=== PROVIDED PASSAGE ===
□ □ □
News from the Farm | January 22, 2024

Alliums (onions, garlic, leeks, shallots, scallions, and chives) are staples in most cuisines and are found in home kitchens around the world, making it easy to take them for granted. Like all produce though, they too have different varieties, seasons, nuances, and quirks. They have interesting backstories and are grown with love and care on farms, just like peaches, tomatoes,   asparagus, kale and other flashier produce. This week, let’s show some love for leeks, the alliums that are in our CSA boxes this week, and are a staple of our winter boxes.

Why grow leeks? First, they taste great and go well with other winter produce (potatoes, winter squash, all the greens, etc.). From a growing perspective, leeks are a hearty, dependable crop. They can grow all winter long, withstanding temperature swings and freezes. Plus, unlike other alliums like garlic and onions, they don’t need to be picked all at once.

We grow two varieties: King Richard and Tadorna, two open pollinated varieties. 

– King Richard are an old, unique variety. They are faster-growing and are almost all shank, the light colored part that is most commonly used in cooking. Several years ago, this variety almost disappeared but several passionate farmers, including from Full Belly, pressured seed companies to keep it around. Overall, the seed industry has moved to hybrid leek seed.

 – Tadorna are shorter and squatter, and usually wider, with beautiful blue/green leaves. Compared to King Richard, they’re “prettier” and more cold tolerant, but they grow slower and have shorter shanks.

These two leek types taste very similar, so why grow both? We have customers that prefer one type over another and the difference in maturity time can be helpful. This week you’re almost certainly getting King Richard leeks. I wasn’t able to get a side by side comparison photo, but this picture shows the difference.
□ □ □
=== RECORDED DATA ===
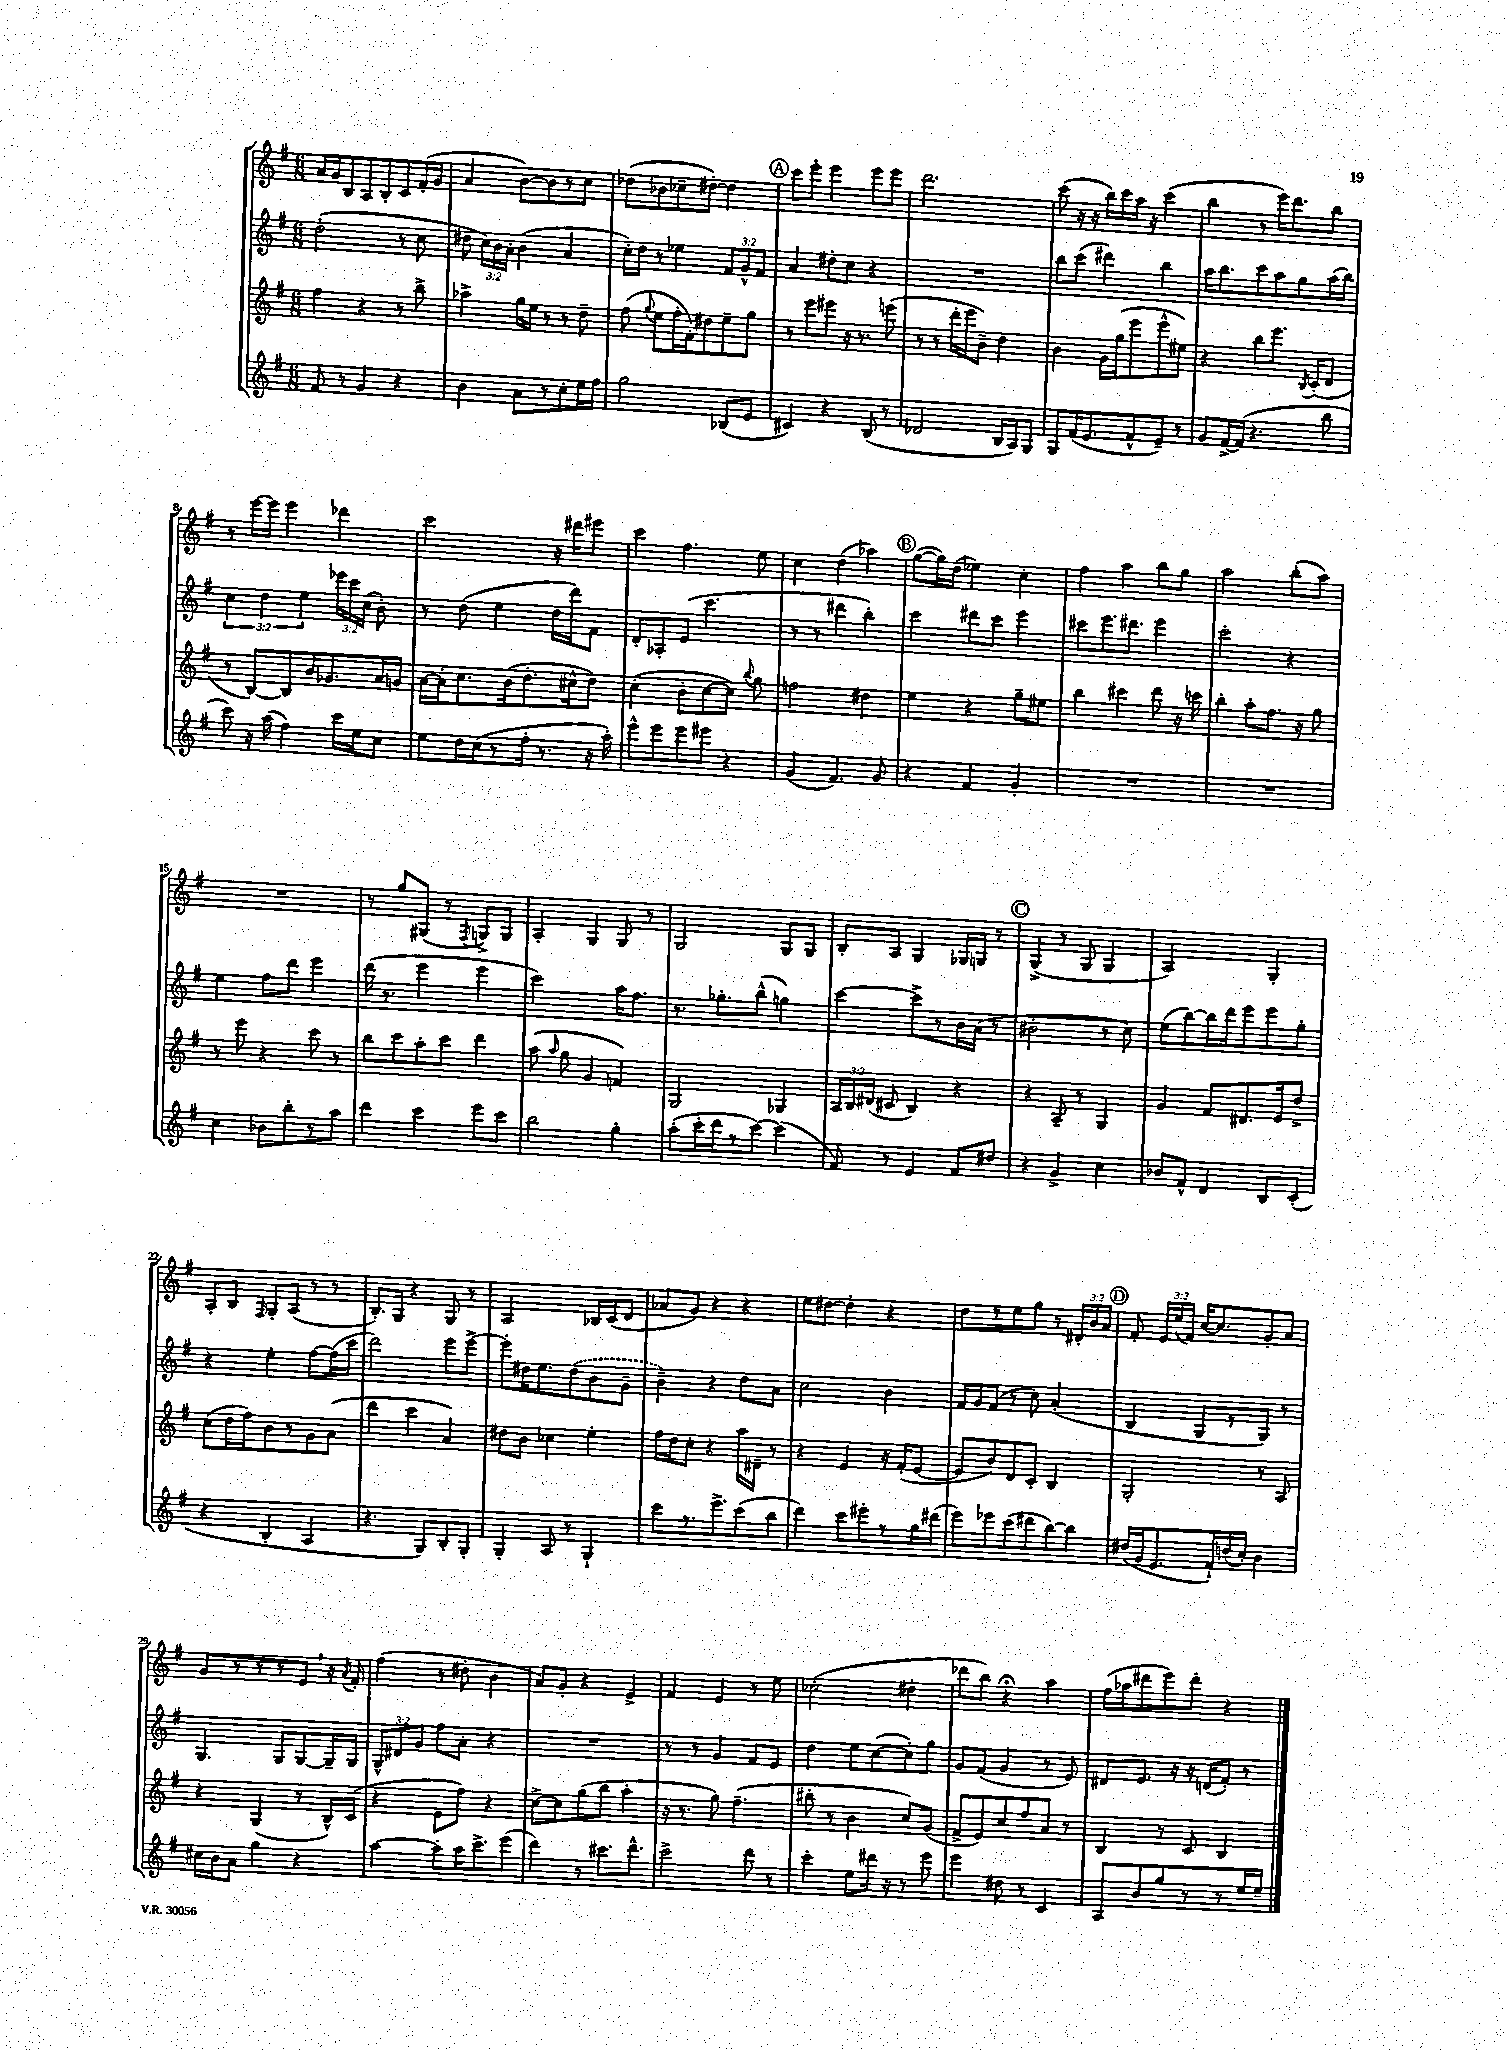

**kern	**kern	**kern	**kern
*staff4	*staff3	*staff2	*staff1
*clefG2	*clefG2	*clefG2	*clefG2
*k[f#]	*k[f#]	*k[f#]	*k[f#]
*M6/8	*M6/8	*M6/8	*M6/8
8f#	4ff#	(2dd'	16a
.	.	.	16g
8r	.	.	8B
4g	4r	.	8A
.	.	.	8B'
4r	8r	8r	8c
.	8bb^	8cc	(16f#'
.	.	.	16g
=	=	=	=
4b	4aa-^	8dd#	4a
.	.	24cc)	.
.	.	24b	.
.	.	24a'	.
8a	16gg	(4b	[8b)
.	16ee	.	.
8r	8r	.	8b]
8cc'	8r	4a	8r
16ee	8dd~	.	8cc
16ff#	.	.	.
=	=	=	=
2gg	(8ff#	16cc')	(8dd-
.	.	16dd	.
.	8qqgg	.	.
.	8ee	8r	8b-
.	16ff#'	4ee-	8cc-~
.	16f#')	.	.
.	8dd#	.	[8dd#')
(8B-	8ee~	12f#	4dd#]
.	.	12g^^	.
8e	8gg	.	.
.	.	12f#	.
=	=	=	=
4c#)	8r	4a	8ccc
.	8eee	.	8eee'
4r	8eee#	8dd#'	4eee
.	16r	8cc	.
.	8.r	.	.
(8B	.	4r	8eee
8r	(8eee	.	8eee
=	=	=	=
2d-	8r	2.r	2.ddd
.	8r	.	.
.	16ddd'	.	.
.	16eee	.	.
.	8b~)	.	.
16B	4dd	.	.
16A)	.	.	.
8G	.	.	.
=	=	=	=
8G	4b	8bb	(8ccc
(16f#	.	(8ccc	16r
8.e	.	.	16r
.	16g	4ddd#)	16bb)
.	(16gg	.	16ccc
8f#^^	8eee	.	16aa
.	.	.	16r
8e~)	8eee^^	4bb	(4ccc
8r	8ee#)	.	.
=	=	=	=
8g	4r	16aa	4bb
.	.	8.bb	.
[16f#^	.	.	.
(16f#]	.	.	.
4.r	8bb	8ccc	8r
.	8.eee	8aa	16eee)
.	.	.	8.ddd
.	.	8gg	.
.	8qB	.	.
.	(16c'	.	.
8bb	8d	(16aa	8bb
.	.	16bb)	.
=	=	=	=
8ccc)	8r	6cc	8r
16r	[8B)	.	[16eee
.	.	6dd	.
(16aa	.	.	16eee]
4ff#)	8B]	.	4eee
.	.	6ee	.
.	16b	.	.
.	8.g-	.	.
16ccc	.	24eee-	4ddd-
.	.	24ccc	.
16ee	.	.	.
.	.	(24cc	.
8cc	16a	8b')	.
.	16g	.	.
=	=	=	=
8ee	[16a	8r	2ccc
.	16a']	.	.
16dd	8.cc	(8dd	.
(16cc	.	.	.
8r	.	4ee	.
.	(16b	.	.
16ff#'	8.dd'	.	.
8.r	.	.	.
.	.	16dd	16r
.	16cc#^^	16ddd)	16ddd#
16r	8dd)	8f#	8eee#
16aa')	.	.	.
=	=	=	=
8eee^^	(4cc'	8d'	4ccc
8eee	.	8A-'	.
8eee	8b'	(8e	4.ff#
8eee#	[8cc	4.ccc	.
4r	8cc])	.	.
.	8qqbb	.	.
.	8gg	.	8ee
=	=	=	=
(4g	2ff	8r	4cc
.	.	8r	.
4.f#)	.	4ddd#	(4dd
.	4dd#	4bb')	4aa-)
8g	.	.	.
=	=	=	=
4r	4ee	4ccc	([8gg
.	.	.	16gg])
.	.	.	(16dd
4f#	4r	8ddd#	4ee-)
.	.	8ccc	.
4g'	8gg~	4eee	4cc'
.	8ee#	.	.
=	=	=	=
2.r	4bb	8ccc#	4ff#
.	.	8.eee	.
.	4ccc#	.	4aa
.	.	8.ddd#	.
.	8ddd	4eee	8bb
.	16r	.	8gg
.	16ccc	.	.
=	=	=	=
2.r	4bb'	2ccc'	2aa
.	8aa'	.	.
.	8.ff#	.	.
.	.	4r	(8bb'
.	16r	.	.
.	8gg	.	8aa)
=	=	=	=
4cc	8r	4ee	2.r
.	8eee	.	.
8b-	4r	8ff#	.
8bb'	.	8ddd	.
8r	8ccc	4eee	.
8aa	8r	.	.
=	=	=	=
4ddd	8bb	(16ddd	8r
.	.	8.r	.
.	8ccc	.	8gg
4ccc	8aa'	4eee	(8G#
.	8ccc	.	8r
.	.	.	8qF#
8eee	4ddd	4eee	8G^)
8ccc	.	.	8G
=	=	=	=
2bb	(8aa	2ccc)	4A'
.	16qqaa	.	.
.	8gg	.	.
.	4g	.	4G
4gg'	4f)	16aa	8G
.	.	8.ff#	.
.	.	.	8r
=	=	=	=
(8aa'	2G	8.r	2G
16ccc'	.	.	.
16ddd	.	8.gg-'	.
8r	.	.	.
[8ccc)	.	(8bb^^	.
(4ccc]	4G-	4gg)	8G
.	.	.	8G
=	=	=	=
8f#)	24A	[4ccc	8B'
.	24B	.	.
.	(24d#	.	.
8r	8c#	.	8A
4e	4B)	8ccc^]	4G
.	.	8r	.
8f#	4r	16b	16G-
.	.	(16a	16G
8dd#	.	8r	8r
=	=	=	=
4r	4r	2b#'	(4G^
4g^	8A~	.	8r
.	8r	.	8G
4cc	4G	8r	4G
.	.	8cc)	.
=	=	=	=
8b-	4g	(8ee	2A)
8f#^^	.	[8bb)	.
4d	8f#	16bb]	.
.	.	16ddd	.
.	8.d#	8eee	.
8B	.	8eee	4G'
.	16e	.	.
(8c'	8dd^	8gg'	.
=	=	=	=
4r	(8cc	4r	8A'
.	16dd	.	8B
.	16ff#)	.	.
.	.	.	16qqF#
4B'	8b	4ee'	8G'
.	8r	.	(8A
4A	8g	[8ff#	8r
.	(8a	(16ff#]	8r
.	.	16ccc	.
=	=	=	=
4.r	4ddd	2ddd)	8.B')
.	.	.	16G
.	4ccc	.	4r
8G)	.	.	.
8B'	4a)	8eee	8G
8G'	.	[8eee^	8r
=	=	=	=
4G'	8dd#	8eee']	2A
.	8b	16dd#	.
.	.	8.ee	.
8A	4cc-	.	.
8r	.	(8dd#	.
4G`	4ee'	8b	16B-
.	.	.	(16c
.	.	8g~	8d
=	=	=	=
8ccc	16ff#	4b~)	8a-
.	16dd	.	.
8.r	8cc'	.	8g)
.	4r	4r	4r
8.eee^	.	.	.
(8ccc	16aa	8dd	4r
.	16d#~	.	.
8bb	8r	8a	.
=	=	=	=
4ddd)	4r	2cc	8ee
.	.	.	[8dd#
8ccc	4e	.	4dd#']
8eee#'	.	.	.
8r	16r	4b	4r
.	(16f#'	.	.
16gg	[8e	.	.
(16ddd#	.	.	.
=	=	=	=
8eee)	8e]	16f#	8dd
.	.	16g	.
8eee-	8b)	(8f#	8r
(8ccc	8d	8r	8ee
8ddd#	8c'	8cc)	8gg
[8bb)	4B	(4a'	8r
8bb]	.	.	24d#'
.	.	.	24b
.	.	.	24a
=	=	=	=
(16dd#	2G'	4B	8f#'
16g	.	.	.
8.e	.	.	24e
.	.	.	(24ee
.	.	.	24f#)
.	.	8G	[16cc
16f#`)	.	.	8.cc]
(16dd	.	8r	.
16cc')	.	.	.
4b	8r	8G)	8g'
.	8A	8r	8a
=	=	=	=
16cc#	4r	4.G	8g
16b	.	.	.
8a	.	.	8r
4gg	(4G	.	8r
.	.	8G	8r
4r	8r	[8G	8e
.	16B^^)	16G~]	16r
.	.	.	8qa
.	(16c	16G	16f#'
=	=	=	=
[4aa	4r	12G^^	(4ff#
.	.	12d#	.
.	.	12g	.
8aa']	8e	8ff#	8r
16aa	8ff#)	8a'	8dd#'
8.ccc^	.	.	.
.	4r	4r	4b
(8eee	.	.	.
=	=	=	=
4ddd)	[8cc^	2.r	8a)
.	8cc]	.	8g'
8r	(8gg	.	4r
8.ccc#	8bb	.	.
.	4aa'	.	4e^
8.ddd^^	.	.	.
=	=	=	=
2ccc^	16r	8r	4f#
.	8.r	.	.
.	.	8r	.
.	8gg)	4g	4e
.	(4.ff#~	.	.
8ddd	.	8f#	8r
8r	.	8e	8ee
=	=	=	=
4ccc'	8bb#'	4dd	(2cc-'
.	8r	.	.
8ee	4b	8ee	.
16ddd#	.	([8cc	.
16r	.	.	.
8r	8cc)	8cc'])	4dd#'
8eee	(8g	8gg	.
=	=	=	=
4eee	8f#^	8g	8ddd-
.	8e)	(8f#	8bb)
8dd#	8cc	4g	4r;
8r	8ff#	.	.
4c	8a	8r	4aa
.	8r	8e)	.
=	=	=	=
8A	4B	8d#	(16ff#
.	.	.	16aa-
8b	.	8.e	8ddd#
8gg	8r	.	8eee)
.	.	16r	.
8r	8c	16r	8ddd#'
.	.	(16d	.
8r	4B	8f#')	4r
16ee	.	8r	.
16ee~	.	.	.
==	==	==	==
*-	*-	*-	*-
□ □ □
=== SET OF TASKS ===
a) For each statement below, decide whether it agrees with the farm newsletter on leeks and answer yes or no, quoting the words of the newsletter that decide it.
(i) Tadorna leeks grow faster than King Richard leeks.
(ii) Unlike garlic and onions, leeks do not have to be harvested all at once.
(iii) The two leek varieties the farm grows taste noticeably different.
b) Write what comes next in the farm newsletter on leeks, picking up after its final sentence.

=== ANSWERS TO THE PROBLEMS ===
a)
(i) No: "they grow slower and have shorter shanks."
(ii) Yes: "unlike other alliums like garlic and onions, they don’t need to be picked all at once."
(iii) No: "These two leek types taste very similar"

b)
Leeks are a long-season crop taking at least 75-100 days, depending on the variety, from transplanting to harvest. In comparison, kale needs about 50 days and spinach takes 25. We used to plant all of our leeks between mid-May and early June, carefully tending them during the hot summer and would start harvesting in early October, going until March. Growing a cool season crop during the summer is not ideal for the plants or for us, the plants get heat stress, barely growing until it cools down in September, and we get stressed trying to keep them from drying out. In the past few years, we’ve added a later planting in late August/early September, and those leeks are reaching maturity now. This later planting has worked out well for us and we plan to do more of that going forward. The trick, like all fall planting, is to transplant before it gets too cold and dark so that the plants will size up in time, and to harvest them before they bolt (when a plant forms flowers and goes to seed) in spring.

And when it comes time to harvest – if the ground is wet like it is now, we use a trusty digging fork, which is slow going. With drier conditions, we use an undercutter on the tractor which runs a blade below the soil surface and roots, loosening the soil and making the leeks easy to pull up.

Also in the boxes this week: red Russian kale. I snapped a picture of the squat Red Russian kale next to the towering Karinata kale. Why the height disparity? Karinata kale is a kale/mustard hybrid. Mustards are prone to bolting and this particular variety was bred to be an insectary crop that quickly formed flowers, even during winter, to provide a food source for beneficial insects when other food sources are scarce. When the weather heats up, the red Russian kale will get taller and form flowers, but not nearly as tall as the Karinata.

Happy eating!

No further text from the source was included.